A Conversation Waiting to Happen

first written in 2008
The following excerpt comes from Oliver O'Donovan's A Conversation Waiting to Begin: The Churches and the Gay Controversy. It puts quite perfectly what has been my conviction about the similarly problematic gender roles debates in my home denomination, the Christian and Missionary Alliance in Canada (about which you can read more here). There's a vision of the church offered here which is as vital as the content of the controversy itself:

"On the one hand, obeying one's conscience is, apparently by definition, something it is always right to do. On the other hand, a mistaken conscience is, again by definition, a conscience that instructs you to do the wrong thing. So doing what a mistaken conscience tells you is to do right and wrong at the same time. 
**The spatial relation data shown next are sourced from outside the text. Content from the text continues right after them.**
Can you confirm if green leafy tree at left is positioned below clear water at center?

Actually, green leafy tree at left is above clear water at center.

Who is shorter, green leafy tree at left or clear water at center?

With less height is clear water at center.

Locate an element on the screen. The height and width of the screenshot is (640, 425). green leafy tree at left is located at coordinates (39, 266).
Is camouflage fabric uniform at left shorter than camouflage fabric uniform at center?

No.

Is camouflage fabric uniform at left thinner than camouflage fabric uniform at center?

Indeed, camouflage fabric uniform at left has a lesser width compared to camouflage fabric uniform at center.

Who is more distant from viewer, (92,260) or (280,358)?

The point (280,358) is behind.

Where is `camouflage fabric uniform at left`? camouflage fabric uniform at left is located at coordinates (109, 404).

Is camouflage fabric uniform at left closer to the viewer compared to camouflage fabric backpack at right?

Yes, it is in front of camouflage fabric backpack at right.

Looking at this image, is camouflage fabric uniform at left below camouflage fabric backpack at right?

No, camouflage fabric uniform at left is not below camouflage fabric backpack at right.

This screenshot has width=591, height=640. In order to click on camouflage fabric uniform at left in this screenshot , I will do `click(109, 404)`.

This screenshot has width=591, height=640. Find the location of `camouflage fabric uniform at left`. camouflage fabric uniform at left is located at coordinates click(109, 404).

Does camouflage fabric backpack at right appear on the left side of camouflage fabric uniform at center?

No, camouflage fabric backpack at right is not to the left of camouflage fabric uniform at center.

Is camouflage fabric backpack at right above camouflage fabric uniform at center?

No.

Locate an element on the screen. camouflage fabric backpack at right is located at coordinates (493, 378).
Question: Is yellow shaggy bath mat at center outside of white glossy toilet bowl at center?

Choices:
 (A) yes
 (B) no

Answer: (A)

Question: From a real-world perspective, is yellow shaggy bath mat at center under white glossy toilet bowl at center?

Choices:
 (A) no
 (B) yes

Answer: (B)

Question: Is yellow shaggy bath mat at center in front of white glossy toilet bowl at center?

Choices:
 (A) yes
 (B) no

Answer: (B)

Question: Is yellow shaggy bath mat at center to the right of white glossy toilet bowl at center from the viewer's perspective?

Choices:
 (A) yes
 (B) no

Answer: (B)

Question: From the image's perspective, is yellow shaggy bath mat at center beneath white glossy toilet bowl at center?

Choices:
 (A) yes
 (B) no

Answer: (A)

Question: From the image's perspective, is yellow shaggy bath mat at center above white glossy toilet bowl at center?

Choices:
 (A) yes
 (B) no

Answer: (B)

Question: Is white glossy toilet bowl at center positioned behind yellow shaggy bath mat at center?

There is a lesson to be learned from the deft way Aquinas, confronting this paradox of 'perplexity,' thrusts it aside. 'One can withdraw from the error,' he tells us [ST II-1.19 ad3]. Commentators have expressed bewilderment at this, for it is, of course, not an answer to the question, but an evasion. It does not tell us what to do when our conscience is mistaken; it tells us not to have a mistaken conscience... 

[Aquinas] means that there is something that the framing of the question has left out of account; the alternative is wrongly posed. It beguiles us into imagining a helpless innocent pathetically trapped between the devil of dutiful wrongdoing and the deep blue sea of guild-ridden right-doing. Moral reality is simply not like that. The perplexed actor always has a further recourse: she or he can reconsider....

Just as Thomas cuts the Gordian knot with the proposal, 'one can withdraw from the error,' so we [as churches] may suggest, 'one can address the disagreement.' 

Communion should not be broken, but that does not mean disagreement should be ignored. There are ways of addressing serious disagreements that affirm and renew communion by proven willingness and determination to resolve them. And the very attempt to reach a resolution transforms our experience of the disagreement. Disagreements ... are openings for those who share a common faith to explore and resolve important tensions within the context of communion.

This kind of proposal is, of course, easy to mishear. It can be taken to mean that parties to disagreements must be less than wholly convinced of their position, ready to make room for possible accommodation. When really serious issues are at stake ... urging the search for resolution can seem like an invitation to capitulate, to concede essential points before beginning. It can seem as though Scripture is deemed to be inconclusive and ambiguous, so that either side is free to concede the possible right of the other's interpretation. It can seem as though what is needed is an indefinite irresolution about everything important, in which there is no need for, and no possibility of, a decisive closure.

But all of that is a trick of the light. None of this is implied in the search for an agreement. The only thing I concede in committing myself to such a process is that if I could discuss the matter through with an opponent sincerely committed to the church's authorities, Scripture chief among them, the Holy Spirit would open up perspectives that are not immediately apparent, and that patient and scrupulous pursuit of these could lead at least to giving the problem a different shape---a shape I presume will be compatible with some of the views my opponent now holds, even if I cannot yet see how.

I do not have to think I may be mistaken about the cardinal points of which I am convinced. The only thing I have to think---and this, surely, is not difficult on such a subject!---is that there are things still to be learned by one who is determined to be taught by Scripture how to read the age in which we live.

Every approach to resolving disagreements may turn out to fail. In the end God may have so hardened our hearts that we can see no way through our difficulties and simply find ourselves apart God may in his judgment scatter a church that lacked the common will to search for its unity in the truth of the gospel. And then there may come a point at which this situation has to be given some kind of institutional expression. Nothing can exclude a priori the worst possibility that certain persons or groups, or even whole churches, may be declared to have left the communion of Jesus Christ. 

But it must be a declaration, a formal statement of what has obviously come to pass. It cannot be an act to produce a result. The problem with the notion of separation is its expressive, self-purifying character. It will not wait for God to purify his own church in his own time."


- Oliver O'Donovan, A Conversation Waiting to Begin (London:
SCM Press, 2009), 31-33, emphasis and paragraph spacing mine.